• **Requirement**
Copy the text of the items below word for word. Leave the pictures out of your answer.

————————

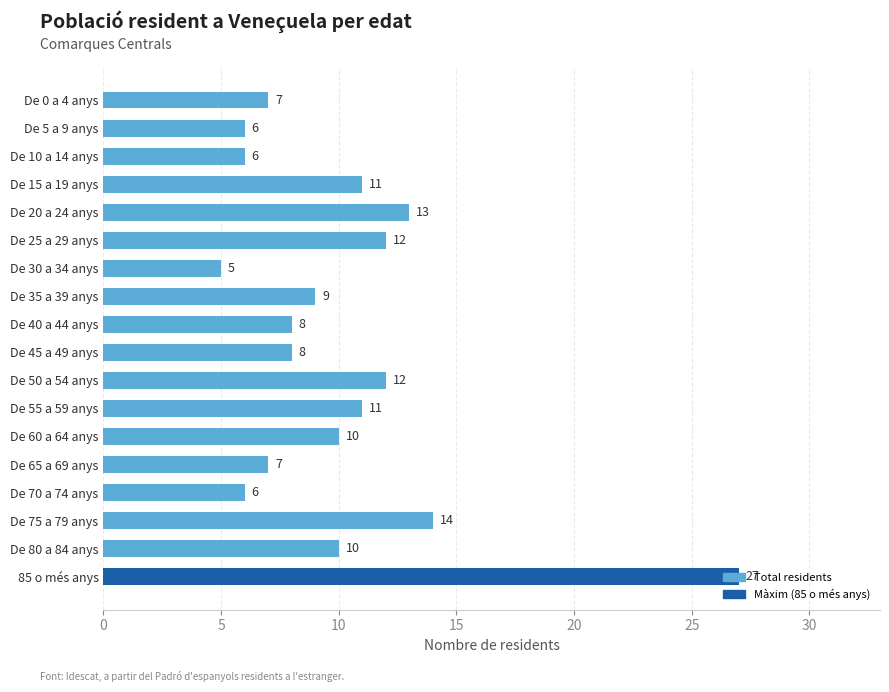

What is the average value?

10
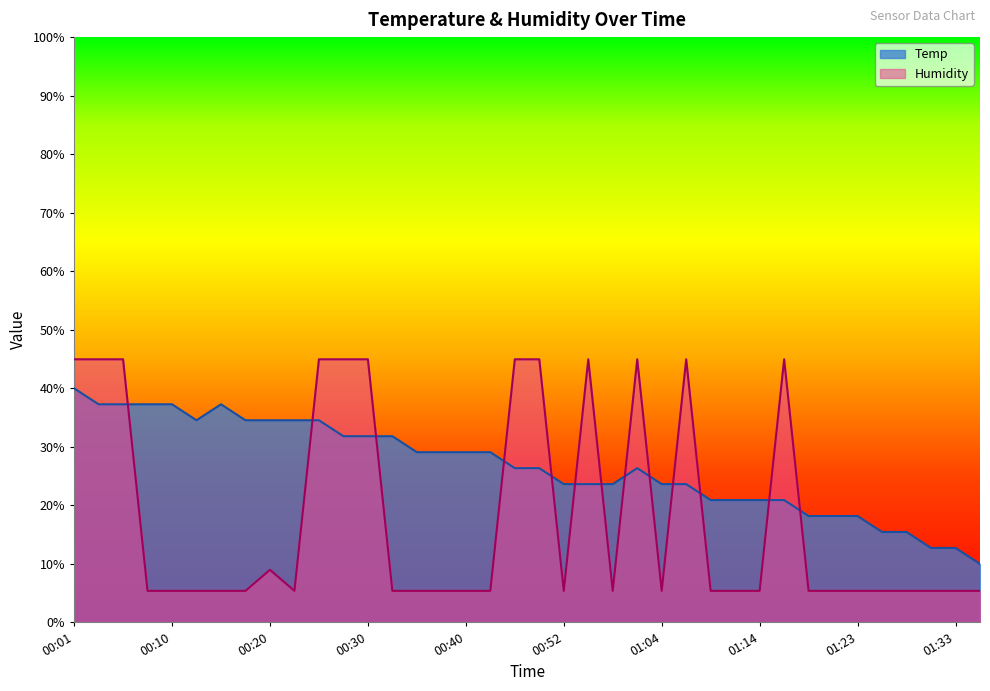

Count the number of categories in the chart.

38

————————

• **Response to the exercise**
What is the average value?

10

Count the number of categories in the chart.

38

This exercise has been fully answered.